Greater emphasis on real-time collaboration
Applications developed for the metaverse must be able to react quickly to unforeseen occurrences to provide a smooth user experience since they will be utilized in an interactive, real-time way.
This means that instead of having the software designed with that goal in mind, software developers will need to apply statistical techniques like deep learning on input data and real-time user interactions to predict a reaction or the next action.
Security and trust will be critical elements
Users’ faith in their virtual counterparts is another prerequisite for the metaverse’s success, therefore both active and passive security are essential. There will be a need for new methods of safeguarding and managing virtual assets and interactions in real-time as the metaverse develops around the real-time trade of virtual assets.
This will include data privacy, interaction and transaction security, virtual asset protection, authentication, and access control. Passive security-related features will also be required, such as robust network security that guards against hacking, cyberattacks, and other security risks.
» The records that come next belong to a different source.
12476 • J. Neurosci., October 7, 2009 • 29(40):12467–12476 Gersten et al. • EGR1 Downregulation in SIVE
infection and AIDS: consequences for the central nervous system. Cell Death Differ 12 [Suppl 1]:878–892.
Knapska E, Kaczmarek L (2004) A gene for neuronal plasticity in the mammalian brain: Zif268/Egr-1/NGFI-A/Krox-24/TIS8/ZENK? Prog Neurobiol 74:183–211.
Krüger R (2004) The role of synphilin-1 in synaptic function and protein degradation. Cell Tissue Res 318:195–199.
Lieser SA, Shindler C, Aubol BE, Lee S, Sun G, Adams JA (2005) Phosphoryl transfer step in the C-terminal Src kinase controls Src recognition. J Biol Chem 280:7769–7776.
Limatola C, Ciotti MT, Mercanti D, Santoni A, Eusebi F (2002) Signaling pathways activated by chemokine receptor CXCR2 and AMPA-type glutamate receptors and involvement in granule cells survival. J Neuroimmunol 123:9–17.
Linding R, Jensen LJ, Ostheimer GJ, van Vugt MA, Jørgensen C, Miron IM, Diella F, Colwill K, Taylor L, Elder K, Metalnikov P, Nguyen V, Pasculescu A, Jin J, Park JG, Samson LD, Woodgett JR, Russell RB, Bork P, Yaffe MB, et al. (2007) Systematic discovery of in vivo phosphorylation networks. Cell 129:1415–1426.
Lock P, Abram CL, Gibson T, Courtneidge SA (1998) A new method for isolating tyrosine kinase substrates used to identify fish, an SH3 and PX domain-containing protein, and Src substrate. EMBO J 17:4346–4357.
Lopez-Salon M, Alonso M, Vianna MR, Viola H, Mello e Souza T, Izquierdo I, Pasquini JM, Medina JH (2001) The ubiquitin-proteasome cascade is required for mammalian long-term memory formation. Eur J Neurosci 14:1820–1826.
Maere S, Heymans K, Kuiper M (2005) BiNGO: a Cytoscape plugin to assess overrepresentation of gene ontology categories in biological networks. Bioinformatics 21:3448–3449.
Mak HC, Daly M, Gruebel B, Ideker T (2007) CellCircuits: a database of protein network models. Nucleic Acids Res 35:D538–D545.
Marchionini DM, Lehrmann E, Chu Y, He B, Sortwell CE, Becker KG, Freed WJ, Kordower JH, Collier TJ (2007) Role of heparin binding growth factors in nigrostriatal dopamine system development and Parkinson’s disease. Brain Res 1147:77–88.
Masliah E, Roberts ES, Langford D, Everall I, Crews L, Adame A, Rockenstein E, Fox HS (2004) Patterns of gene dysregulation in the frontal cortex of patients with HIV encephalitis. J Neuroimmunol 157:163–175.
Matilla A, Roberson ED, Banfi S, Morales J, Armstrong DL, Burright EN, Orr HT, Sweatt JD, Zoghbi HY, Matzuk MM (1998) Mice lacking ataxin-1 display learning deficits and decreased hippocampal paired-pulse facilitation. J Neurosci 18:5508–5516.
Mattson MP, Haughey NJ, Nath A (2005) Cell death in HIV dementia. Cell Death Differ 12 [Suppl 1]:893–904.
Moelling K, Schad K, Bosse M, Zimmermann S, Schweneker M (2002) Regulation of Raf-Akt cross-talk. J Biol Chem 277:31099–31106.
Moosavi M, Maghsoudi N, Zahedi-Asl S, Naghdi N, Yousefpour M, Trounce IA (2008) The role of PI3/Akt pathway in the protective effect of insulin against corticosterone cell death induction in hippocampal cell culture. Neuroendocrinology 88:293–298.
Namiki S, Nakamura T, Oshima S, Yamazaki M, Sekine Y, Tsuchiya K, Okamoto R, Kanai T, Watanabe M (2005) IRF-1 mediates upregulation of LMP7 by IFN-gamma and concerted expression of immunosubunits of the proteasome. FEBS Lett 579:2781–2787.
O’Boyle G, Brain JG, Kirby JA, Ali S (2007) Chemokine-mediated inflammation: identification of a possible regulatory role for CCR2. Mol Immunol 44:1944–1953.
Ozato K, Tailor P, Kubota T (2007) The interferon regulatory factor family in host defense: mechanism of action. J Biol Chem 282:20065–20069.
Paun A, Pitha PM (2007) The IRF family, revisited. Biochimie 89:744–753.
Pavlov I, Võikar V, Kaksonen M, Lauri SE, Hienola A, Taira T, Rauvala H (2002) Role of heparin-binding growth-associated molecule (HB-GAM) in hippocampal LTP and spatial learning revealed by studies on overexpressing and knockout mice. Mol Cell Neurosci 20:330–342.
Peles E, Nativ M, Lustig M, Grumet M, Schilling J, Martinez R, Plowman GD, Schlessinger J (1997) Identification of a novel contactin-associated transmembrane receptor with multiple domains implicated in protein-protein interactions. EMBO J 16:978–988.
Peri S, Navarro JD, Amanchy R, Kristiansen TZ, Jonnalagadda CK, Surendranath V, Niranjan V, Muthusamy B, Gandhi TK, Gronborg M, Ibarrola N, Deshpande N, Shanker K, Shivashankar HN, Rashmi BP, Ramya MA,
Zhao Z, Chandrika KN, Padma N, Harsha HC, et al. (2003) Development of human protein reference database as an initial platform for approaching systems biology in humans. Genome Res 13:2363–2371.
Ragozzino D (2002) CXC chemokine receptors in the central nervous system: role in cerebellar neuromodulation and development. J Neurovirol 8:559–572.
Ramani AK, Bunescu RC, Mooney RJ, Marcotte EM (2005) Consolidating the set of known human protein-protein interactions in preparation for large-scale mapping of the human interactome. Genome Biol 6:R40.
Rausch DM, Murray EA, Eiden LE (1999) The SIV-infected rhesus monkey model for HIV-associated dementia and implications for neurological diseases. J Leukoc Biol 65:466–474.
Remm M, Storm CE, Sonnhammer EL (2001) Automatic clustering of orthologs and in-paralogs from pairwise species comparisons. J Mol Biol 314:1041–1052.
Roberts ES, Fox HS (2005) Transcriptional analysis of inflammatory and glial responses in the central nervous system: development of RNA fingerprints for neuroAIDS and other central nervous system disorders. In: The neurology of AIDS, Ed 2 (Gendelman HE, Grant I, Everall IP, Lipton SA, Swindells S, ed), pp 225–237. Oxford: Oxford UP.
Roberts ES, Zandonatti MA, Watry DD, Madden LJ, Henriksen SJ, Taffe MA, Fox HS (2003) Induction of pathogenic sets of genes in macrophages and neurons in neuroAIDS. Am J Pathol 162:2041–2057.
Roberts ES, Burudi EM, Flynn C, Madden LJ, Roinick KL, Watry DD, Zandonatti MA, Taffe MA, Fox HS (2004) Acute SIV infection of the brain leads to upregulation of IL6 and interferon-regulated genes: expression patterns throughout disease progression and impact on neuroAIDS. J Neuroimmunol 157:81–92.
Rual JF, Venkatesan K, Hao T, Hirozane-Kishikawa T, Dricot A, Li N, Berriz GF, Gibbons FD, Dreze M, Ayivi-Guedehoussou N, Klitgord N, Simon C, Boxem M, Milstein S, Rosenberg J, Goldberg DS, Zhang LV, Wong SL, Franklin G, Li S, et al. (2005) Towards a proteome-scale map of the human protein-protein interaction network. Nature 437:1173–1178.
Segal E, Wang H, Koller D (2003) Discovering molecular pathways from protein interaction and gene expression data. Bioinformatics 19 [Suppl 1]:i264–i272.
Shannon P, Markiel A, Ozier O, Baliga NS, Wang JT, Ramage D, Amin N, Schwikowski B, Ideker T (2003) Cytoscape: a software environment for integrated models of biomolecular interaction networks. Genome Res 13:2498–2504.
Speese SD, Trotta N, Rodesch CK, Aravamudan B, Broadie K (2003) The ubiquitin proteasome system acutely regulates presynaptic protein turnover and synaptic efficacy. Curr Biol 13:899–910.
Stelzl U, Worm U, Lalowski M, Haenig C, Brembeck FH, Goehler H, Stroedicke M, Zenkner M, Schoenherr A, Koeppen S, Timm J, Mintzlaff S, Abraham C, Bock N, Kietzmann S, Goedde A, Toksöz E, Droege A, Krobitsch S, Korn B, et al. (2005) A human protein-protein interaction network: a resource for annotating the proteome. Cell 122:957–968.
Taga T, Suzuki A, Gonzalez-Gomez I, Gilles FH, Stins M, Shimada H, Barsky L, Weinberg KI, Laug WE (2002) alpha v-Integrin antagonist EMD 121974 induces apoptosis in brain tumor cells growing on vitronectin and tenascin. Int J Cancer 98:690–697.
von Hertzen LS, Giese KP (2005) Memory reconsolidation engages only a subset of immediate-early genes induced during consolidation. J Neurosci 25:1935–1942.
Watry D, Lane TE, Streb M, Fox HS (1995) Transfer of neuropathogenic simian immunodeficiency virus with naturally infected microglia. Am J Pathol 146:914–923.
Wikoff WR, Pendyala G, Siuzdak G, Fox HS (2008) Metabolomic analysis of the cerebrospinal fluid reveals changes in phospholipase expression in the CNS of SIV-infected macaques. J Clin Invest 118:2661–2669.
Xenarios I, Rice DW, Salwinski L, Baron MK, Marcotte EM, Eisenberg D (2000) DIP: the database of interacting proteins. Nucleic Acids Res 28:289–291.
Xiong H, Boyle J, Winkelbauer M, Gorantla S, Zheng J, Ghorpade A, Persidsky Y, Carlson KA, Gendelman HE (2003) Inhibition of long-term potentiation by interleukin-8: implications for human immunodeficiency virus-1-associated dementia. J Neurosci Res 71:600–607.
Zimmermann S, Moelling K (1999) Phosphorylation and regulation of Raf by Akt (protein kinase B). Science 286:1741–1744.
The further use of tech like blockchain and NFTs
Trading products and services is one of the primary use cases in the metaverse. As a result, it’s expected that non-fungible tokens (NFTs) and blockchain technology will facilitate the trading of virtual assets. This implies that managing NFTs and distributed ledgers like blockchains should be familiar to software developers.
AI will impact software development
Artificial Intelligence will also be a component of the metaverse. Artificial Intelligence (AI) is expected to play a significant role in bolstering the metaverse by aiding in end-user personalization, content creation for more immersive and engaging virtual environments, and user behavior analysis for patterns and trends that let developers optimize the virtual world and improve user experience.
Artificial Intelligence will have a major impact on software development even in the absence of the metaverse. The following domains are where AI is positively influencing software development and design:
- Generating code: several AI tools can generate code, including Deep Coder developed by Microsoft, Kite, Tab Nine, GitHub Copilot, etc.
- Automation: AI can automate repetitive and time-consuming tasks in software development, such as testing, debugging, and code optimization.
- Quality: AI can improve the accuracy of software development by identifying potential bugs and vulnerabilities in code before it is deployed.
- Efficient resource utilization: AI can help software developers optimize resource utilization, such as server capacity and memory usage, to ensure that applications are running efficiently.
- Increasing immersion: by, for instance, making aspects more dynamic and immersive in the environment
- Creating virtual worlds: through, for instance, “text-to-environment” or “text-to-world.” Instead of placing assets using a mouse and keyboard, a developer could describe the environment instead.
Today, many use cases exist where AI is aiding the entire software development process. The possible advent of the metaverse, or aspects of it, will further impact and change the way software developers work
Whether the metaverse becomes the next iteration of the internet is anybody’s guess. In a 1999 interview, David Bowie made a very accurate prediction about the future of the internet. Regarding the metaverse, he may have made the same statement today.
Software developers will need to adapt to the changing landscape of technology and user experience as an increasing number of user interactions will take place in virtual environments due to the advent of technologies such as VR, AR, MR, and AI.